Whether we get there or not, I don’t know. But I don’t believe it will be for a lack of parallelism or crunching.

This definitely is a heavy topic. Although I think this is a long way off, or not even possible for that matter, I have to say it is foolish to say something is impossible just because we don’t know how it can be accomplished. On the other hand, supposedly the mind “computes” 3,000,000,000,000 (that’s trillion) commands every second. Now, I know we are making steps to improve computer software and make computers faster, but trying to make a computer compute that many commands per second of operation is pushing the limits on technology. To add to that, the commands change every time we look at something else or think of something else. Now, it is hard enough to compute 3 trillion commands, now try 3 trillion constantly dynamically-updating commands. Considering that our body creates such as huge amount of heat doing so (hence the reason sweating from the forehead directs heat away from the brain), try putting that heat to computer for a sustained amount of time.
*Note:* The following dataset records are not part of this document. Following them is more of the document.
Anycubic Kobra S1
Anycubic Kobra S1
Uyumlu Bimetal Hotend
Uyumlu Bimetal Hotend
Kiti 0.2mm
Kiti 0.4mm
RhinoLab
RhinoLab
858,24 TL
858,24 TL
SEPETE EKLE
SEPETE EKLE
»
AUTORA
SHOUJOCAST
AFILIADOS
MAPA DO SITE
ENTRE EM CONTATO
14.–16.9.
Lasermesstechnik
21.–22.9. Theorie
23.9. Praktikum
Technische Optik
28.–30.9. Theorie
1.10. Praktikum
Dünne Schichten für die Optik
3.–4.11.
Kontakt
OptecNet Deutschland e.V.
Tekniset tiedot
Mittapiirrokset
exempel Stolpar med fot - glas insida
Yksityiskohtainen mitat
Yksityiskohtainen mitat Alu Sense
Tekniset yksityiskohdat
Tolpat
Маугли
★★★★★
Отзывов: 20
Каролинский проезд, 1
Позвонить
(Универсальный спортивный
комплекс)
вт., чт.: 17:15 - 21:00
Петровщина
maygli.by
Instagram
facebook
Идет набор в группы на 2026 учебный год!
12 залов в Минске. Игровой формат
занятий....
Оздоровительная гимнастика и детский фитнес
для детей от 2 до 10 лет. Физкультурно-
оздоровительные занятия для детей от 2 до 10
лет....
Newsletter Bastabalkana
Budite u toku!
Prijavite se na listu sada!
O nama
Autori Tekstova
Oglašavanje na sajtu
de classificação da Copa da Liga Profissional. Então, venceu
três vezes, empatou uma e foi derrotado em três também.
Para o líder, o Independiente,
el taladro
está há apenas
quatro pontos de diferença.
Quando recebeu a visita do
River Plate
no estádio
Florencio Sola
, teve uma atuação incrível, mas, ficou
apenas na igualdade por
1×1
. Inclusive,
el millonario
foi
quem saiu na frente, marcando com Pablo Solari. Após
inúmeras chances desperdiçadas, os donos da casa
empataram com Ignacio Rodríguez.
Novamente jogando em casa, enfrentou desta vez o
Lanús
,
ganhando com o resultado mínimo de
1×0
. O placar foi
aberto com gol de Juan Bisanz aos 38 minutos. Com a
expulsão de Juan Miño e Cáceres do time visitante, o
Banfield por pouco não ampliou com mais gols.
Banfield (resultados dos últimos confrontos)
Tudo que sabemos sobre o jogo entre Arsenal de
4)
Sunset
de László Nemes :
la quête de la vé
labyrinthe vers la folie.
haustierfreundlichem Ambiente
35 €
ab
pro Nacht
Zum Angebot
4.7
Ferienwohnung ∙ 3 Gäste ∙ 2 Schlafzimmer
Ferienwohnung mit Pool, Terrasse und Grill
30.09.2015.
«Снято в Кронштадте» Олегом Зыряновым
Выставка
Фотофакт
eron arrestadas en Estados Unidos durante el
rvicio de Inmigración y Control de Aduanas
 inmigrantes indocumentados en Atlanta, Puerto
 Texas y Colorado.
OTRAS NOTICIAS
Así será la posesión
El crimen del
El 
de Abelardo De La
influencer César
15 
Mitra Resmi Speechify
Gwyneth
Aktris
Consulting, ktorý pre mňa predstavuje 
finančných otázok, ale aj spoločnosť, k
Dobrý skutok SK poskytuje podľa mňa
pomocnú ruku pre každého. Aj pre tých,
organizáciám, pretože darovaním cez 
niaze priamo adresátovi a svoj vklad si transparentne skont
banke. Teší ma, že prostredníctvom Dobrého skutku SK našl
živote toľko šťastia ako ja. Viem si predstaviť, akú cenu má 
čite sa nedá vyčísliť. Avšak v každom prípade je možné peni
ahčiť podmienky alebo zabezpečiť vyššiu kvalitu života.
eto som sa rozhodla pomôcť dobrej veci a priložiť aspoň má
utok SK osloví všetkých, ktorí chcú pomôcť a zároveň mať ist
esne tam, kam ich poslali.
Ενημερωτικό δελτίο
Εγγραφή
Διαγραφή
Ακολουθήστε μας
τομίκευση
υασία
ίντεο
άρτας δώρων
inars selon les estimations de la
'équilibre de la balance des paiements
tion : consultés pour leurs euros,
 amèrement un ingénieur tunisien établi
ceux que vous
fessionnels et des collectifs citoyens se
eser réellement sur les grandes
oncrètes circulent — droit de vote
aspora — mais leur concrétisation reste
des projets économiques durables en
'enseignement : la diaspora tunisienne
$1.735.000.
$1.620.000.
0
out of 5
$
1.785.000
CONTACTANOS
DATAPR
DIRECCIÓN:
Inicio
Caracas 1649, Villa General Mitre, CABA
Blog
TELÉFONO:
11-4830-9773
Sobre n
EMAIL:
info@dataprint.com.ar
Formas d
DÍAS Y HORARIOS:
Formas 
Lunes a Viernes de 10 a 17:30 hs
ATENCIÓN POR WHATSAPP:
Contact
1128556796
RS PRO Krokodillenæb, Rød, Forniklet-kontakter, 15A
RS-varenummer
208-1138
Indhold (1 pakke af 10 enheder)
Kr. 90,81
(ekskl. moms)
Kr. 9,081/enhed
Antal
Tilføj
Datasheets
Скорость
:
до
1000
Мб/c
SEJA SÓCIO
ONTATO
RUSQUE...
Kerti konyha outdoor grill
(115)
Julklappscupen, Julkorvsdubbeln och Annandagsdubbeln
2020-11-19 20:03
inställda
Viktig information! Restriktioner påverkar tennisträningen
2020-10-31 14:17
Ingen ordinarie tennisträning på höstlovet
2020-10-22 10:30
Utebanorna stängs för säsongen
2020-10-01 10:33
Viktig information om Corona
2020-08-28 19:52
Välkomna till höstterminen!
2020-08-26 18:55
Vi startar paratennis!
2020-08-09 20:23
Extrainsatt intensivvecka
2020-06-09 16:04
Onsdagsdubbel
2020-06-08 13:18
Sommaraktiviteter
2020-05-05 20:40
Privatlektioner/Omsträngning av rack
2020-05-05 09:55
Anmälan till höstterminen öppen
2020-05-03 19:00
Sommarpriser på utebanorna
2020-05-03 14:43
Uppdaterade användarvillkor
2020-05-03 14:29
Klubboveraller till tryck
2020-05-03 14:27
While I think we are making strides in the Genome projects of today, I think the human body and mind are very unique things, and even using such a unique and complex mind, I don’t think it is feasible to create anything like it, or even nearly like it.

I think we can create self-aware robots, and we already have to some extent, but ones like humans themselves, I’d have to lean on not.

That’s just my 2 cents, though. :rolleyes: :wink: :slight_smile:

There is no way you can create self-awareness in a machine without a conscience, and that idea is simply absurd. But go ahead and prove me wrong…show me the code.

Cryovac wrote:

>
> There is no way you can create self-awareness in a machine without a
> conscience, and that idea is simply absurd. But go ahead and prove me
> wrong…show me the code.
>
>
Dave;

We are intelligent, sentient beings. As for humans the jury is out. They
seem to only exhibit greed,lust,envy.gluttony,pride,sloth and wrath.